What if you do everything right and the worst still happens? That’s the question we were forced to ask ourselves when our “normal life” was interrupted by a torrent of painful events, including the sudden death of a father and the recurrence of a cancer we thought was gone for good. Shaken and depressed, we diligently navigated funerals, doctor’s appointments, and the everyday work of raising our young children, as if on autopilot. But beneath the surface,
our souls cried out,“Why?”
We prayed for answers.We prayed for escape from our circumstances.We received something else unexpected instead:
​songs.
Songs that raised questions we’d been afraid to ask.
Songs that expressed feelings we didn’t think we had permission to feel.
Songs that allowed us to stop running from our grief.
In his novel Perelandra, C.S. Lewis tells the story of a man named Ransom who travels to a distant planet and meets an alien creature named Tinidril. What makes Tinidril so bewildering to him is not her emerald-green skin, but the way her soul is infused with peace as she lives in complete trust of her Maker. As he struggles to understand her carefree way of life, he presses her with questions about her acceptance of unwelcome circumstances:
"But in our world not all events are pleasing or welcome. There may be such a thing that you would cut off both your arms and your legs to prevent it happening--and yet it
happens with us...When you first saw me, I know now you were expecting and hoping that I was the King. When you found I was not, your face changed. Was that event not unwelcome? Did you not wish it to be otherwise?”
Her response only bewilders him further:
"What you have made me see," answered the Lady, "is as plain as the sky, but I never saw it before. Yet it has happened every day. One goes into the forest to pick food and already the thought of one fruit rather than another has grown up in one's mind. Then, it may be, one finds a different fruit and not the fruit one thought of. One joy was expected and another is given…It is I, I myself, who turn from the good expected to the given good. Out of my own heart I do it. One can conceive a heart which did not: which clung to the good it had first thought of and turned the good which was given it into no good.”
"And have you no fear," said Ransom, "that it will ever be hard to turn your heart from the thing you wanted to the thing the Maker sends?”
"I see," said the Lady presently. "The wave you plunge into may be very swift and great. You may need all your force to swim into it. You mean, He might send me a good like that?” "Yes -- or like a wave so swift and great that all your force was too little.” "It often happens that way in swimming," said the Lady. "Is not that part of the delight?"

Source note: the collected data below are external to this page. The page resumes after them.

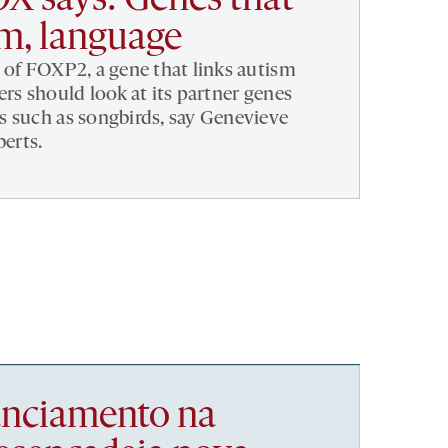
X says: Genes that
sm, language
 of FOXP2, a gene that links autism
rs should look at its partner genes
s such as songbirds, say Genevieve
berts.
nanciamento na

For us, the cancer treatments are completed and life is back to “normal” - for now. On the other side of this story, we hope to live more like Tinidril:
​
to see the unwelcome circumstances of our lives as part of the “Different Good” that our Maker has for us.
​
Our prayer for you is that one day, you will be able to look back at even the most painful events of your life history and know that there was never a moment that you weren’t seen and loved.
​
Wherever you are on that journey, we hope this music will help you along the way.